Bruno Kazuhiro representa a JDEM em evento no Marrocos que debateu o desenvolvimento econômico e a integração da África


O presidente nacional da Juventude Democratas, Bruno Kazuhiro, representou o Brasil, o Democratas e o Instituto Liberdade e Cidadania no evento da Juventude da União Democrata Internacional, ala jovem da IDU, no Marrocos, na África, entre os dias 10 e 13 de abril. Participaram do evento jovens de diferentes países do mundo para debater o desenvolvimento e momento econômico atual do Marrocos, assim como a integração africana.

É a primeira vez que a juventude da IDU é presidida por um africano, Majid Fassi Fihri. A Juventude Democratas participa da Juventude da IDU desde 2012 e atualmente tem assento na instituição com o tesoureiro com Bruno Kazuhiro. Durante o evento, diversos temas foram debatidos como desenvolvimento econômico do Marrocos, as relações exteriores entre o país, a África, a Europa e o resto do mundo e o pesado investimento do Marrocos em energias renováveis. Hoje cerca de 600 milhões de Africanos não têm eletricidade e a descentralização da geração de energia é considerada inevitável. A grande discussão é a mudança do combustível fóssil para o baixo carbono. A biomassa é uma alternativa dominante atualmente com relação às energias renováveis.

A temática da migração na África assume contornos distintos dos verificados em outros continentes. Diferente da Europa, 80% da migração africana ocorrem entre os próprios países africanos. As migrações pelas mudanças climáticas são cada vez mais comuns. A desertificação por exemplo causa muitas migrações e o Mediterrâneo vê hoje muitas imigrações do norte da África para a Europa, especialmente saindo da Líbia.

O Marrocos já teve muita gente se dirigindo à França, mas atualmente recebe pessoas de outros países africanos.  A segurança contra a migração clandestina feita com más intenções, como tráfico de pessoas, a defesa dos direitos humanos são pontos centrais na discussão do tema.  A luta contra o extremismo e a cooperação com o mundo árabe e africano para o crescimento econômico e institucional são outros temas de debate no país e fizeram parte dos fóruns de discussão deste evento.

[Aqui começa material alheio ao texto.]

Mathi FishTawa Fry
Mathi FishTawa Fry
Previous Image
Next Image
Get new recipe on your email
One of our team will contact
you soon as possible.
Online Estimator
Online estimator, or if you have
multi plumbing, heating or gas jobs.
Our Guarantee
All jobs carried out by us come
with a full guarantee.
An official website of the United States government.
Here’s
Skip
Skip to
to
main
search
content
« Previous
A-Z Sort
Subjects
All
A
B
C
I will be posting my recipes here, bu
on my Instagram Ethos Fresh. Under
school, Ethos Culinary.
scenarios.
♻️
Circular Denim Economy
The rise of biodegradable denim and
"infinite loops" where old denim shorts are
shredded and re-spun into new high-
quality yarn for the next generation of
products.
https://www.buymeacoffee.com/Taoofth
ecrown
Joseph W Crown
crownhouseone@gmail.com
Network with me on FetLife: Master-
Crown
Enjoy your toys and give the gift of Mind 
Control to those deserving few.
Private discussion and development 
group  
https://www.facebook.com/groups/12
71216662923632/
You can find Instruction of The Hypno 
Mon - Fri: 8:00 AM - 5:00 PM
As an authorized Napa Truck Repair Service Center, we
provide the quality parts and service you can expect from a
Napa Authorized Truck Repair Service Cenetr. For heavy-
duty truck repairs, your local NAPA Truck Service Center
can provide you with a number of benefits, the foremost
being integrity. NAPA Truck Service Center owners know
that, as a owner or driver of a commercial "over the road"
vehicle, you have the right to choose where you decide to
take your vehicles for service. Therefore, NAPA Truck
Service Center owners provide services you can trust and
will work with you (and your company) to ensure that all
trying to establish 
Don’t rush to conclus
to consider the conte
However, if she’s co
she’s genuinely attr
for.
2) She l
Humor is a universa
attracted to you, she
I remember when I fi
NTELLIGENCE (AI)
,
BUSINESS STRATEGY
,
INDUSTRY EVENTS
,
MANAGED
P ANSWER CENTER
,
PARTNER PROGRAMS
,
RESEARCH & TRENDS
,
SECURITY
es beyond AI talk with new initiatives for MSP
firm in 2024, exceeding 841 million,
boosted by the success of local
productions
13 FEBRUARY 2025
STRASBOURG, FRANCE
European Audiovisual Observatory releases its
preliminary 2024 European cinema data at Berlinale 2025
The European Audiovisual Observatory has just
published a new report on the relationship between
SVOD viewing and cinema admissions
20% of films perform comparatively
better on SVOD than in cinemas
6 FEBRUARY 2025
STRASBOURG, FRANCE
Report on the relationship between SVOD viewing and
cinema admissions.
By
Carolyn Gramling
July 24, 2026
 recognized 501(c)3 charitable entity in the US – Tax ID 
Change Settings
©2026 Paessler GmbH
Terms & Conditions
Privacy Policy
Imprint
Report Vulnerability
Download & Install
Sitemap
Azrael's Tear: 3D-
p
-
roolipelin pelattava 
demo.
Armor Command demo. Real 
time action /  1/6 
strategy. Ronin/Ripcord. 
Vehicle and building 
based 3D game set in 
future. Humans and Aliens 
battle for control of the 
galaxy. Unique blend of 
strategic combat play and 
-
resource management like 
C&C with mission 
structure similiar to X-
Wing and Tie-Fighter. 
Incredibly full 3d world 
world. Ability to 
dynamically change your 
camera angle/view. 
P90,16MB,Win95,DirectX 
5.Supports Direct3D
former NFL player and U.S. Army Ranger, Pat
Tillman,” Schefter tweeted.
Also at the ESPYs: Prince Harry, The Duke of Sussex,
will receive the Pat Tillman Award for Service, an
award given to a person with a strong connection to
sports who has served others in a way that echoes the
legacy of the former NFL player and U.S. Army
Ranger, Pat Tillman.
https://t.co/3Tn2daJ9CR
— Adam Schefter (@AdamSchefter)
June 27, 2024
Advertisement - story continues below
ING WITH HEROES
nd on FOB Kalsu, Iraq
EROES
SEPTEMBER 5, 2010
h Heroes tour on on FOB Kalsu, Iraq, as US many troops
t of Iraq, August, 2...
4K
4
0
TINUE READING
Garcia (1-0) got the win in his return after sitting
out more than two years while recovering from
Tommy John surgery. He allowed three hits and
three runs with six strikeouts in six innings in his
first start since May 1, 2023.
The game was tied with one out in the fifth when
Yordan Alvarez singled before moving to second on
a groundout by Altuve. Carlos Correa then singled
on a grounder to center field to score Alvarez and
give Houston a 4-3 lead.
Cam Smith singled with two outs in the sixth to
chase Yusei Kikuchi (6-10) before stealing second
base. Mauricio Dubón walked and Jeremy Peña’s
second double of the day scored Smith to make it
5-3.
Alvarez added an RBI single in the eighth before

Universidade de Rabat – O grupo fez uma visita à Universidade Internacional de Rabat, onde 30% dos alunos da Universidade Internacional de Rabat possuem bolsas de estudo sociais ou de mérito acadêmico. A instituição é uma sociedade de economia mista com o governo marroquino como maior acionista. Isso permite que os salários pagos estejam no nível do mercado internacional e hoje a universidade reúne professores de origem marroquina que foram lecionar em grandes universidades do mundo e agora retornam para trabalhar em seu país. O foco é se tornar uma universidade de referência para africanos de diferentes países e gerar intercâmbios com a Europa e os Estados Unidos.